Low interest in football was attributed to a reluctance to engage in violent sports by Mike Davis, then a defensive back on the team. Sports historian Benjamin Rader posited that the association of football's violence with Richard Nixon, the unpopular Vietnam War, and right-wing politics contributed to its demise. Former Haverford Athletic director Greg Kannerstein attribute the team's demise to rule changes in the 1960s which allowed teams to substitute at-will, greatly expanding the size of football rosters. From 1959 to 1971, the Fords never won more than two games per season.

Haverford ended play with an all-time record of 242-358-39.

There was discussion in 1973 about restarting the football team.
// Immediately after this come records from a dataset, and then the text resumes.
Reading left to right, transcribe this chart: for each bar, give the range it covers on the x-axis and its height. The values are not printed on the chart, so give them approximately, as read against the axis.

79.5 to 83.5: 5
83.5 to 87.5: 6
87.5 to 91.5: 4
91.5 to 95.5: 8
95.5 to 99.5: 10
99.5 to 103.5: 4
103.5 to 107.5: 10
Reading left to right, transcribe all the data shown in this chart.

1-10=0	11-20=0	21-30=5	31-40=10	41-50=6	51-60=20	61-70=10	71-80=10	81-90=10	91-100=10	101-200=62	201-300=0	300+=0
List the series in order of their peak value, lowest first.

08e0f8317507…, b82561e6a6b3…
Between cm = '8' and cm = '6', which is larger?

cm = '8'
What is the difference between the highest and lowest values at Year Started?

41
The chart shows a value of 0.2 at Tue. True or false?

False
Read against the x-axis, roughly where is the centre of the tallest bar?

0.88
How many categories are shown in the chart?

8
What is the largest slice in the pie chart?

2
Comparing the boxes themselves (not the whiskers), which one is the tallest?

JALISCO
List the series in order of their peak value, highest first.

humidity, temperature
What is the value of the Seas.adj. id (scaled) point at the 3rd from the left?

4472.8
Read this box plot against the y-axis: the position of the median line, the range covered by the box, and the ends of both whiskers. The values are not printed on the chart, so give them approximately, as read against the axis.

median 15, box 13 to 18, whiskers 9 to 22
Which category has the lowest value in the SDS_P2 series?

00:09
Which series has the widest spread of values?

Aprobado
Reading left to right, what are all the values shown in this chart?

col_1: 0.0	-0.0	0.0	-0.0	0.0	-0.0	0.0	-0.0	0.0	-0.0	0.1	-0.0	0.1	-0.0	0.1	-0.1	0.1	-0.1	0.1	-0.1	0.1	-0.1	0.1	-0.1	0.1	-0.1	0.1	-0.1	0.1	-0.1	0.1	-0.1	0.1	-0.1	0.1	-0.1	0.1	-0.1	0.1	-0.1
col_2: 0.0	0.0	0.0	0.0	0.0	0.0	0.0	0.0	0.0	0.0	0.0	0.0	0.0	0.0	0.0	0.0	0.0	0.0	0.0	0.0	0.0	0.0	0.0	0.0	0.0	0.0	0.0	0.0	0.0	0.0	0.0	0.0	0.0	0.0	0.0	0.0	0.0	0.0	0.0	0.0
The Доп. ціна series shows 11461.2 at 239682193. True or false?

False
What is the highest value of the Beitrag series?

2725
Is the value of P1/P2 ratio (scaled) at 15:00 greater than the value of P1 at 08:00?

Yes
Dana Swan, at the time head football coach, told a task force of students and faculty that a credible program would need between 40 and 45 players, which effectively killed any effort to restart the program. William Hohenstein, at the time a professor of sociology at Haverford, told the Haverford-Bryn Mawr College News, a student newspaper, that football should not return at the expense of lowering academic standards or reducing female enrollment.